» Aim of the task
Copy out every row below word for word, changing nothing.

********************

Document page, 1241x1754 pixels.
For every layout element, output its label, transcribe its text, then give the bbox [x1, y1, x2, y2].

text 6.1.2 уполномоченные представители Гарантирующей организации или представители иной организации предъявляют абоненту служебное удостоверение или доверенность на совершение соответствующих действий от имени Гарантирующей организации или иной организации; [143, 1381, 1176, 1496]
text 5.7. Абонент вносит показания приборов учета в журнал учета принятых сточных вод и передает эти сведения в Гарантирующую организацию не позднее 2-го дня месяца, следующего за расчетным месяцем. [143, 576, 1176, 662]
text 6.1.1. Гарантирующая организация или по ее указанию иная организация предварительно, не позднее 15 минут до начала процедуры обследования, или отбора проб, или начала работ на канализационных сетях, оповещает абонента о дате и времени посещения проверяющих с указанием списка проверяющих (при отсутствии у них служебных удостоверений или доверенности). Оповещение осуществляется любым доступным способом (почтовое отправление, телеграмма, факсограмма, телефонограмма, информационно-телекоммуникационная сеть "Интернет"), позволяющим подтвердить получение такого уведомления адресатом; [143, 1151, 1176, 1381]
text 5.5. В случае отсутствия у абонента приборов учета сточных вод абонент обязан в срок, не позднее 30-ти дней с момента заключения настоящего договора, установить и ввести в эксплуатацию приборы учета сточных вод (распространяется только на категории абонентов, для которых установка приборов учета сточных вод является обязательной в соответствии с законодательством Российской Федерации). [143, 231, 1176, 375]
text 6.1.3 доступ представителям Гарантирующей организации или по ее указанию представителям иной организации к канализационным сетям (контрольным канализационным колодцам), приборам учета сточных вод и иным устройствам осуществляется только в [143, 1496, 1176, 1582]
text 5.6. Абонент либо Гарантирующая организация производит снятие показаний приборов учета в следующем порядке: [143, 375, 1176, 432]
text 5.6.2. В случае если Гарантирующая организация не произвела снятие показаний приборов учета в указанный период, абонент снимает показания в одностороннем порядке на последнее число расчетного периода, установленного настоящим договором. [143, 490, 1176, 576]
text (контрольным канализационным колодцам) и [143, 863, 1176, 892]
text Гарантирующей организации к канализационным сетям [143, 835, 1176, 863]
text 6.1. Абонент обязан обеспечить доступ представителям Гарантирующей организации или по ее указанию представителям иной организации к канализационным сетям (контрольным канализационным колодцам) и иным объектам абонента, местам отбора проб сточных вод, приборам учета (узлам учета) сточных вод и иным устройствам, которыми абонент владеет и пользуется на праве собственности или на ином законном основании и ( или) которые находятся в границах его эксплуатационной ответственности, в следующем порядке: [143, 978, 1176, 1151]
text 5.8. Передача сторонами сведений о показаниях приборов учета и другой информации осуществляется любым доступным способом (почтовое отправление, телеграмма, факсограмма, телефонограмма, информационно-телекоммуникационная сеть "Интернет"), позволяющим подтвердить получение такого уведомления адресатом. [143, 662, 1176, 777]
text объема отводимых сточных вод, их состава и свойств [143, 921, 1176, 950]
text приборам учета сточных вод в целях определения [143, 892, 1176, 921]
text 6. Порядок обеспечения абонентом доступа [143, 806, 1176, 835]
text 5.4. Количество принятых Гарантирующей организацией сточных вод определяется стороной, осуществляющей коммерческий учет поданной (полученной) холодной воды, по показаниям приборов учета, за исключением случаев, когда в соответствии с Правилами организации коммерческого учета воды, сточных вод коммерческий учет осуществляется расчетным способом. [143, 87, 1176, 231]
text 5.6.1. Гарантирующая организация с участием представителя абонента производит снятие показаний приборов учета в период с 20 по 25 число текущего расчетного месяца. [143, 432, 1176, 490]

********************

» Response to this task
Document page, 1241x1754 pixels.
For every layout element, output its label, transcribe its text, then give the bbox [x1, y1, x2, y2].

text 6.1.2 уполномоченные представители Гарантирующей организации или представители иной организации предъявляют абоненту служебное удостоверение или доверенность на совершение соответствующих действий от имени Гарантирующей организации или иной организации; [143, 1381, 1176, 1496]
text 5.7. Абонент вносит показания приборов учета в журнал учета принятых сточных вод и передает эти сведения в Гарантирующую организацию не позднее 2-го дня месяца, следующего за расчетным месяцем. [143, 576, 1176, 662]
text 6.1.1. Гарантирующая организация или по ее указанию иная организация предварительно, не позднее 15 минут до начала процедуры обследования, или отбора проб, или начала работ на канализационных сетях, оповещает абонента о дате и времени посещения проверяющих с указанием списка проверяющих (при отсутствии у них служебных удостоверений или доверенности). Оповещение осуществляется любым доступным способом (почтовое отправление, телеграмма, факсограмма, телефонограмма, информационно-телекоммуникационная сеть "Интернет"), позволяющим подтвердить получение такого уведомления адресатом; [143, 1151, 1176, 1381]
text 5.5. В случае отсутствия у абонента приборов учета сточных вод абонент обязан в срок, не позднее 30-ти дней с момента заключения настоящего договора, установить и ввести в эксплуатацию приборы учета сточных вод (распространяется только на категории абонентов, для которых установка приборов учета сточных вод является обязательной в соответствии с законодательством Российской Федерации). [143, 231, 1176, 375]
text 6.1.3 доступ представителям Гарантирующей организации или по ее указанию представителям иной организации к канализационным сетям (контрольным канализационным колодцам), приборам учета сточных вод и иным устройствам осуществляется только в [143, 1496, 1176, 1582]
text 5.6. Абонент либо Гарантирующая организация производит снятие показаний приборов учета в следующем порядке: [143, 375, 1176, 432]
text 5.6.2. В случае если Гарантирующая организация не произвела снятие показаний приборов учета в указанный период, абонент снимает показания в одностороннем порядке на последнее число расчетного периода, установленного настоящим договором. [143, 490, 1176, 576]
text (контрольным канализационным колодцам) и [143, 863, 1176, 892]
text Гарантирующей организации к канализационным сетям [143, 835, 1176, 863]
text 6.1. Абонент обязан обеспечить доступ представителям Гарантирующей организации или по ее указанию представителям иной организации к канализационным сетям (контрольным канализационным колодцам) и иным объектам абонента, местам отбора проб сточных вод, приборам учета (узлам учета) сточных вод и иным устройствам, которыми абонент владеет и пользуется на праве собственности или на ином законном основании и ( или) которые находятся в границах его эксплуатационной ответственности, в следующем порядке: [143, 978, 1176, 1151]
text 5.8. Передача сторонами сведений о показаниях приборов учета и другой информации осуществляется любым доступным способом (почтовое отправление, телеграмма, факсограмма, телефонограмма, информационно-телекоммуникационная сеть "Интернет"), позволяющим подтвердить получение такого уведомления адресатом. [143, 662, 1176, 777]
text объема отводимых сточных вод, их состава и свойств [143, 921, 1176, 950]
text приборам учета сточных вод в целях определения [143, 892, 1176, 921]
text 6. Порядок обеспечения абонентом доступа [143, 806, 1176, 835]
text 5.4. Количество принятых Гарантирующей организацией сточных вод определяется стороной, осуществляющей коммерческий учет поданной (полученной) холодной воды, по показаниям приборов учета, за исключением случаев, когда в соответствии с Правилами организации коммерческого учета воды, сточных вод коммерческий учет осуществляется расчетным способом. [143, 87, 1176, 231]
text 5.6.1. Гарантирующая организация с участием представителя абонента производит снятие показаний приборов учета в период с 20 по 25 число текущего расчетного месяца. [143, 432, 1176, 490]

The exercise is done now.